Namun, mantan KPU SY. Quraishi menyatakan keprihatinannya mengenai biaya yang terkait dengan ONOE dan perlunya pengaturan ekstensif.
Quraishi mengatakan kepada DW: “Ini adalah mimpi buruk logistik bahwa mereka memerlukan tiga mesin pemungutan suara elektronik dan proses audit kertas yang dapat memverifikasi pemilih.
Ia menambahkan, persoalan biaya pemilu bisa diselesaikan dengan lebih baik melalui reformasi keuangan politik.
“Jelas ada kesulitan dan perlu dibahas di parlemen. Terlebih lagi, menyelenggarakan pemilu bersamaan dengan pemilu, lembaga negara bagian dan lokal dapat menyebabkan penurunan akuntabilitas,” tambahnya. Hambatan di depan
Aliansi Demokratik Nasional yang dipimpin oleh NDA dan dipimpin oleh BJP masih menghadapi tantangan besar karena implementasinya bergantung pada dua pertiga mayoritas di parlemen untuk melaksanakan amandemen konstitusi.
Berbeda dengan dua periode sebelumnya, pemerintahan Modi kini harus bergantung pada sekutu dan sekutu untuk mengesahkan undang-undang tersebut.
Meski menguasai mayoritas di kedua majelis, koalisi yang berkuasa gagal meraih dua pertiga mayoritas dengan lebih dari 50 suara di majelis tinggi, atau Rajya Sabha, dan 72 suara di Kongres. Selain itu, persetujuan dari semua negara bagian dan teritori federal adalah wajib.
Rancangan undang-undang tersebut diperkirakan akan diperkenalkan pada sidang menjelang akhir tahun parlemen berikutnya. Namun, karena oposisi yang keras kepala dan kurangnya anggota parlemen, partai yang berkuasa akan menghadapi kendala.
Mantan Menteri Keuangan dan Ketua Parlemen P. Chidambaram mengatakan “ONOE bermaksud untuk membentuk narasi negara-negara yang majemuk dan beragam”, seraya menambahkan bahwa ia berharap ONOE akan “mati ketika saatnya tiba”. Apakah hal tersebut mencerminkan pemilu yang sedang berlangsung di Indonesia?
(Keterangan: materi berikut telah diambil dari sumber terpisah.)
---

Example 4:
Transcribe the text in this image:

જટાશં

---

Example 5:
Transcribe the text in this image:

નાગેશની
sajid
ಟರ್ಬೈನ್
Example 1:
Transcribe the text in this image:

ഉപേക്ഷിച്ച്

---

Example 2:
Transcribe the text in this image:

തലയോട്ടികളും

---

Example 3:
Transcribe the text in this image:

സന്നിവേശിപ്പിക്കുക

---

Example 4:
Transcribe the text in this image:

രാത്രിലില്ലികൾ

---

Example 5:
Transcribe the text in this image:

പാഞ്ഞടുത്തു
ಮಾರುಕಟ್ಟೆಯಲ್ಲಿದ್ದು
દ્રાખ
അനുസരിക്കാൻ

Pasca pemilu tahun 2024 yang mana pemilu presiden dan legislatif dilaksanakan secara serentak, masyarakat Indonesia akan menghadapi pemilukada serentak tahun 2024, hingga pemilu tanggal 27 November 2024. Suhu politik di tanah air kembali memanas. Demikian menurut Pak Kompas.
Komisi Pemilihan Umum (KPU) RI baru-baru ini mengumumkan kontestasi Pilkada Serentak 2024 yang berlangsung di 37 provinsi, 415 kabupaten, dan 93 kota akan diikuti calon presiden daerah.
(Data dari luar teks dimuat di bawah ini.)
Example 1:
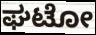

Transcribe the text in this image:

ಘಟೋ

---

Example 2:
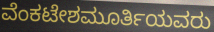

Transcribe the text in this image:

ವೆಂಕಟೇಶಮೂರ್ತಿಯವರು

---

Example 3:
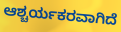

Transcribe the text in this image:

ಆಶ್ಚರ್ಯಕರವಾಗಿದೆ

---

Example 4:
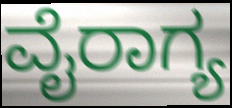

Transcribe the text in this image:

ವೈರಾಗ್ಯ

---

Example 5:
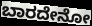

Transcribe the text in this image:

ಬಾರದೇನೋ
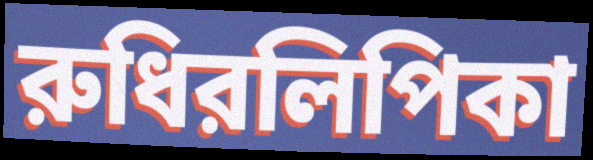
রুধিরলিপিকা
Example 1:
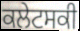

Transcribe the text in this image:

ਕਲੇਟਸਕੀ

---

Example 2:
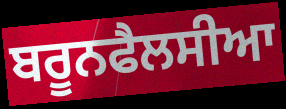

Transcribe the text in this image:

ਬਰੂਨਫੈਲਸੀਆ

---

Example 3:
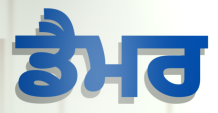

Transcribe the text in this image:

ਡੈਮਰ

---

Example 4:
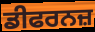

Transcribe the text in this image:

ਡੀਫਰਨਜ਼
Demikian rangkuman data setelah KPU menetapkan pasangan calon kepala daerah masing-masing daerah pada Minggu (22/09). “Dari total 1.561 pasangan calon yang terdaftar di KPU tingkat provinsi, kemudian di tingkat kabupaten/kota…KPU baik tingkat provinsi maupun kabupaten mengidentifikasi 1.553 pasangan calon.” Hal itu diungkapkan Anggota KPU RI August Melaz dalam jumpa pers, Senin (23/09). Dari jumlah tersebut, 103 orang merupakan calon, 284 orang merupakan wakil gubernur-wakil, dan 1.166 orang merupakan wakil bupati dan wakil presiden.
Berdasarkan Kompas, ada delapan calon yang tidak terdaftar mencalonkan diri pada Pilkada 2024 karena dianggap gagal.
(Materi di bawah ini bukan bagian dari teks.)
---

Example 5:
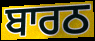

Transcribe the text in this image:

ਬਾਰਠ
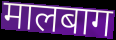
मालबाग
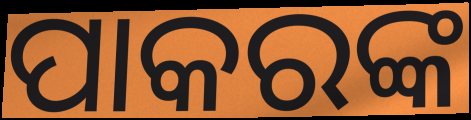
ପାକରଙ୍କ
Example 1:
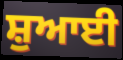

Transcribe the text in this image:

ਸ਼ੁਆਈ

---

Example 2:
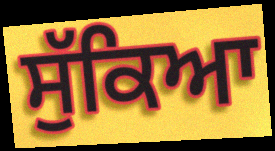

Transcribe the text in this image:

ਸੁੱਕਿਆ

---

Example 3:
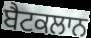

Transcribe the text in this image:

ਬੈਟਕਲਾਨ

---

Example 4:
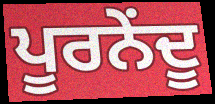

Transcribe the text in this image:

ਪੂਰਨੇਂਦੂ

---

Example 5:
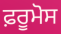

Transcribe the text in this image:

ਫ਼ਰੂਮੋਸ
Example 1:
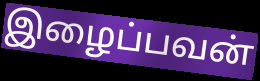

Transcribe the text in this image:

இழைப்பவன்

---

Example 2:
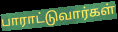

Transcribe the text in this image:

பாராட்டுவார்கள்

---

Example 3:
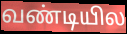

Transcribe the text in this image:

வண்டியில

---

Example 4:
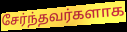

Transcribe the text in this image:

சேர்ந்தவர்களாக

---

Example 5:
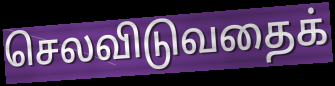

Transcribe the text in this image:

செலவிடுவதைக்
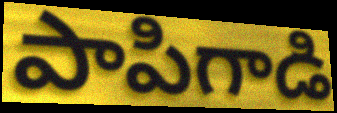
పాపిగాడి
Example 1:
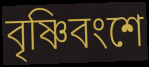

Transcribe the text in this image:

বৃষ্ণিবংশে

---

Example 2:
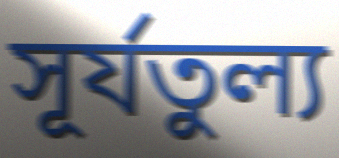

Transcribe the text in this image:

সূর্যতুল্য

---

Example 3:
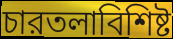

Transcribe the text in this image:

চারতলাবিশিষ্ট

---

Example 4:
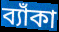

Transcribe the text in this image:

ব্যাঁকা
Dari 1.553 calon presiden daerah, 1.500 diantaranya berasal dari partai politik/koalisi, dan 53 lainnya merupakan calon independen/non-partai/perseorangan.
KPU juga memastikan jumlah calon tunggal yang bersaing di Pilkada Serentak 2024 turun menjadi 37 dari 44 calon tunggal yang terdaftar di KPU setempat.
Setelah itu, calon presiden di daerah dapat memulai kampanye pemilu selama 60 hari kampanye pemilu, yaitu pada 25 September hingga 23 November 2024. Pilkada serentak tahun 2024 dijadwalkan pada 27 November 2024.